Too Little Too Late for Discarding The Concept of “Value Investing?”
With a surprise ending, Warren Buffett set the record straight a long time ago but the myth lives on
In our previous post, we introduced the concept of alternate finance. Motivated by one of our favorite scenes from Back To The Future, we argued that the concept of “value investing” may not have been born in the halls of academia or on Wall Street, but rather in a book publisher’s meeting. We said:
We can’t help but draw some parallels. Slightly paraphrasing Doc Brown, it seems that what we are currently experiencing in finance is an alternate reality for Warren Buffett, us, and perhaps a few others, but reality for everyone else. We genuinely believe that we inhabit a world of alternate finance.
Upon consideration of this sentence for a few seconds, you might feel puzzled. Isn’t Warren Buffett the greatest “value investor” of all time? Does he not believe in “value investing”? Wasn’t Buffett the one who used the phrase “value investing” three times in this article, which later became an appendix in The Intelligent Investor? If all the above are correct, then why would today’s finance be an alternate reality for him? Wouldn’t it be more accurate to characterize him as the creator of it?
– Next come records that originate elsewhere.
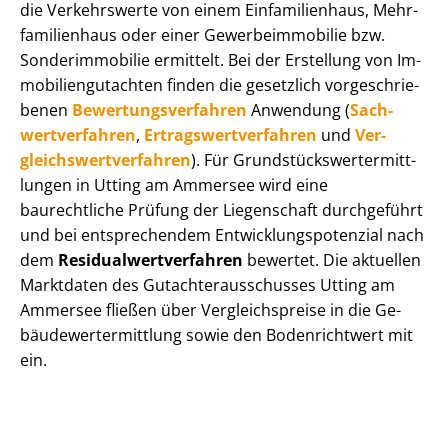
die Verkehrswerte von einem Einfamilienhaus, Mehr­
fa­mi­li­en­haus oder einer Ge­wer­be­im­mo­bi­lie bzw.
Sonderimmobilie ermittelt. Bei der Erstellung von Im­
mo­bi­li­en­gut­ach­ten finden die gesetzlich vor­ge­schrie­
be­nen
Be­wer­tungs­ver­fah­ren
Anwendung (
Sach­
wert­ver­fah­ren
,
Er­trags­wert­ver­fah­ren
und
Ver­
gleichs­wert­ver­fah­ren
). Für Grund­stücks­wert­ermitt­
lun­gen in Utting am Ammersee wird eine
baurechtliche Prüfung der Liegenschaft durchgeführt
und bei entsprechendem Ent­wick­lungs­po­ten­zi­al nach
dem
Re­si­du­al­wert­ver­fah­ren
bewertet. Die aktuellen
Marktdaten des Gut­ach­ter­aus­schus­ses Utting am
Ammersee fließen über Ver­gleichs­prei­se in die Ge­
bäu­de­wert­ermitt­lung sowie den Bodenrichtwert mit
ein.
These are all valid questions. As is generally the case, uncovering the truth requires several steps:
i) Straight from the horse’s mouth: We should ignore what others (the media, etc.) tell us about Buffett, regardless of how widespread it is. We should only consider what Buffett himself has said.
ii) Assume nothing: We understand it may be hard for some to let go of the concept of “value investing.” They’ve heard it probably thousands of times. Could everyone be wrong? As difficult as it is to admit, myths can persist due to complicated incentive structures that feed on themselves.
Ask yourself this: If Ben Graham, the “Father of Value Investing,” never actually uttered the phrase in The Intelligent Investor, and if Warren Buffett, Graham’s most famous and arguably most successful disciple, doesn’t believe in the concept, does it make sense to hold on to preconceived notions?
We don’t think so. If we must discard what we believed to be true based on verifiable, irrefutable data, so be it. It’s better to correct a mistake rather than doubling down. In this post, we shared with you a secret: we informed you that Ben Graham did not use the phrase “value investing,” not even once, in The Intelligent Investor. In our previous post, we explained how the concept may have emerged in a publisher’s meeting regarding the 1986 edition of The Intelligent Investor, the first edition released after Ben Graham’s passing, and we hypothesized that this might have possibly happened due to Warren Buffett using the phrase in one of the appendices. In this post, we’ll come full circle and close the loop by analyzing the positions Buffett took afterward regarding “value investing.”